START Source information

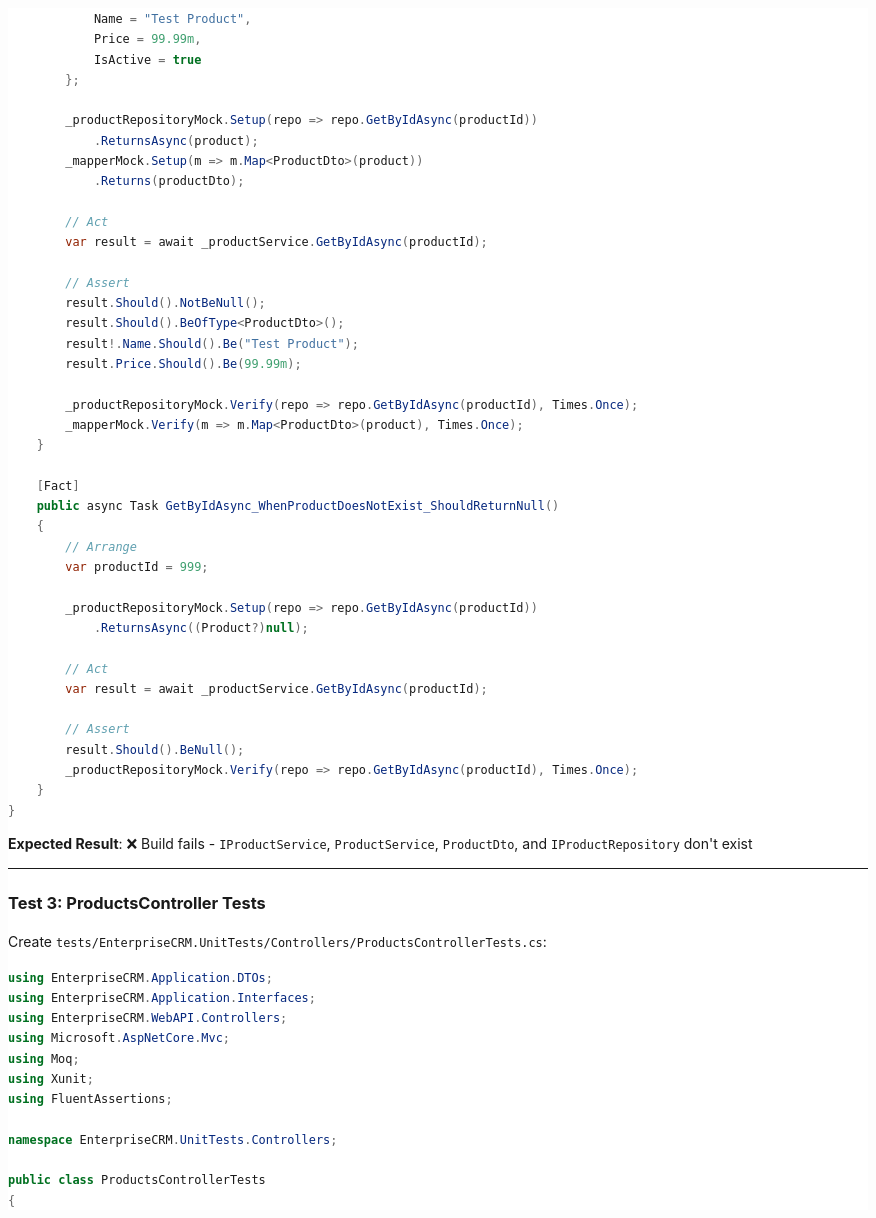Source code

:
 ```csharp
            Name = "Test Product", 
            Price = 99.99m,
            IsActive = true
        };

        _productRepositoryMock.Setup(repo => repo.GetByIdAsync(productId))
            .ReturnsAsync(product);
        _mapperMock.Setup(m => m.Map<ProductDto>(product))
            .Returns(productDto);

        // Act
        var result = await _productService.GetByIdAsync(productId);

        // Assert
        result.Should().NotBeNull();
        result.Should().BeOfType<ProductDto>();
        result!.Name.Should().Be("Test Product");
        result.Price.Should().Be(99.99m);
        
        _productRepositoryMock.Verify(repo => repo.GetByIdAsync(productId), Times.Once);
        _mapperMock.Verify(m => m.Map<ProductDto>(product), Times.Once);
    }

    [Fact]
    public async Task GetByIdAsync_WhenProductDoesNotExist_ShouldReturnNull()
    {
        // Arrange
        var productId = 999;

        _productRepositoryMock.Setup(repo => repo.GetByIdAsync(productId))
            .ReturnsAsync((Product?)null);

        // Act
        var result = await _productService.GetByIdAsync(productId);

        // Assert
        result.Should().BeNull();
        _productRepositoryMock.Verify(repo => repo.GetByIdAsync(productId), Times.Once);
    }
}
```

**Expected Result**: ❌ Build fails - `IProductService`, `ProductService`, `ProductDto`, and `IProductRepository` don't exist

---

### **Test 3: ProductsController Tests**

Create `tests/EnterpriseCRM.UnitTests/Controllers/ProductsControllerTests.cs`:

```csharp
using EnterpriseCRM.Application.DTOs;
using EnterpriseCRM.Application.Interfaces;
using EnterpriseCRM.WebAPI.Controllers;
using Microsoft.AspNetCore.Mvc;
using Moq;
using Xunit;
using FluentAssertions;

namespace EnterpriseCRM.UnitTests.Controllers;

public class ProductsControllerTests
{
```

END Source information

Set down each record above exactly as it stands and leave out all pictures.

### Task output
Source code

:
 ```csharp
            Name = "Test Product", 
            Price = 99.99m,
            IsActive = true
        };

        _productRepositoryMock.Setup(repo => repo.GetByIdAsync(productId))
            .ReturnsAsync(product);
        _mapperMock.Setup(m => m.Map<ProductDto>(product))
            .Returns(productDto);

        // Act
        var result = await _productService.GetByIdAsync(productId);

        // Assert
        result.Should().NotBeNull();
        result.Should().BeOfType<ProductDto>();
        result!.Name.Should().Be("Test Product");
        result.Price.Should().Be(99.99m);
        
        _productRepositoryMock.Verify(repo => repo.GetByIdAsync(productId), Times.Once);
        _mapperMock.Verify(m => m.Map<ProductDto>(product), Times.Once);
    }

    [Fact]
    public async Task GetByIdAsync_WhenProductDoesNotExist_ShouldReturnNull()
    {
        // Arrange
        var productId = 999;

        _productRepositoryMock.Setup(repo => repo.GetByIdAsync(productId))
            .ReturnsAsync((Product?)null);

        // Act
        var result = await _productService.GetByIdAsync(productId);

        // Assert
        result.Should().BeNull();
        _productRepositoryMock.Verify(repo => repo.GetByIdAsync(productId), Times.Once);
    }
}
```

**Expected Result**: ❌ Build fails - `IProductService`, `ProductService`, `ProductDto`, and `IProductRepository` don't exist

---

### **Test 3: ProductsController Tests**

Create `tests/EnterpriseCRM.UnitTests/Controllers/ProductsControllerTests.cs`:

```csharp
using EnterpriseCRM.Application.DTOs;
using EnterpriseCRM.Application.Interfaces;
using EnterpriseCRM.WebAPI.Controllers;
using Microsoft.AspNetCore.Mvc;
using Moq;
using Xunit;
using FluentAssertions;

namespace EnterpriseCRM.UnitTests.Controllers;

public class ProductsControllerTests
{
```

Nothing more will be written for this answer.